Court of Appeal Clarifies Tax Avoidance Provisions in Delinian Limited v The Commissioners for HMRC

Citation: [2023] EWCA Civ 1281
Judgment on

Introduction

The case of Delinian Limited v The Commissioners for HMRC before the Court of Appeal (Civil Division) presents a thorough examination of the capital gains tax and corporation tax provisions, specifically centred on sections 135 to 137 of the Taxation of Chargeable Gains Act 1992 (TCGA). The core issue revolves around the correctness of a share exchange to defer tax liability and whether this exchange formed part of a scheme with tax avoidance as a main purpose.

Key Facts

Euromoney, the respondent, restructured an agreement to exchange its shares in Capital Data Limited for ordinary and redeemable preference shares in Diamond Topco Limited, as opposed to cash and ordinary shares. This was done to utilize the substantial shareholdings exemption under the TCGA, aiming to avoid tax liability when redeeming the preference shares. HMRC challenged this arrangement, asserting a tax avoidance purpose, leading to litigation that reached the Court of Appeal after the Upper Tribunal dismissed the HMRC’s previous appeal.

The legal analysis dwelled upon the interpretation of section 137 TCGA, which sets out conditions under which share exchange and deferment of tax are permissible. The case hinged on whether the entire exchange of shares, as part of an agreement, could form part of a scheme primarily aimed at tax avoidance. The case brought attention to the distinction between the ‘exchange’ as a transaction and a ‘scheme or arrangements’ as a construct with an intended purpose.

The judgment articulated necessary inquiries under section 137(1):

  1. Whether the exchange itself is done for bona fide commercial reasons.
  2. Whether the exchange forms part of a wider scheme or arrangements with a main purpose being tax avoidance.

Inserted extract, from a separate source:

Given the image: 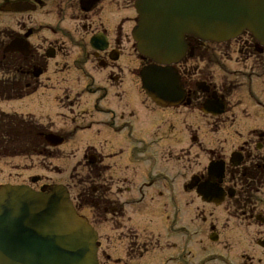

Importantly, the court clarified that the evaluation of a scheme or arrangements requires considering the whole scheme undertaken by the taxpayer, not selective parts. This holistic approach aligns with the precedents set in Snell v. HMRC and Coll v. HMRC, with observations from IRC v. Brebner and IRC v. Willoughby providing additional understanding of what constitutes ‘tax avoidance’ in this legislative context.

Outcomes

The court dismissed HMRC’s appeal, upholding the decisions of the First-tier Tribunal (FTT) and the Upper Tribunal (UT). It was determined that the FTT correctly identified the entire scheme or arrangements and concluded that the tax avoidance was neither the sole nor a main purpose of the arrangements made by Euromoney.

Euromoney’s cross-appeal contained in their Respondent’s Notice was also dismissed, with the court finding that the engagement with the substantial shareholding exemption, aiming to avoid tax that would normally be deferred, indeed constituted tax avoidance within the meaning of section 137(1).

Conclusion

The Court of Appeal’s decision in Delinian Limited v The Commissioners for HMRC solidifies the statutory interpretation of Section 137(1) TCGA. It clarified that to determine if the exchange forms part of a ‘scheme or arrangements’ with a tax avoidance purpose, it is imperative to assess the totality of the taxpayer’s scheme and not isolated segments of the transaction. The judgment affirms the necessity to consider the commercial substance and intention behind share exchanges to ensure compliance with the TCGA’s provisions.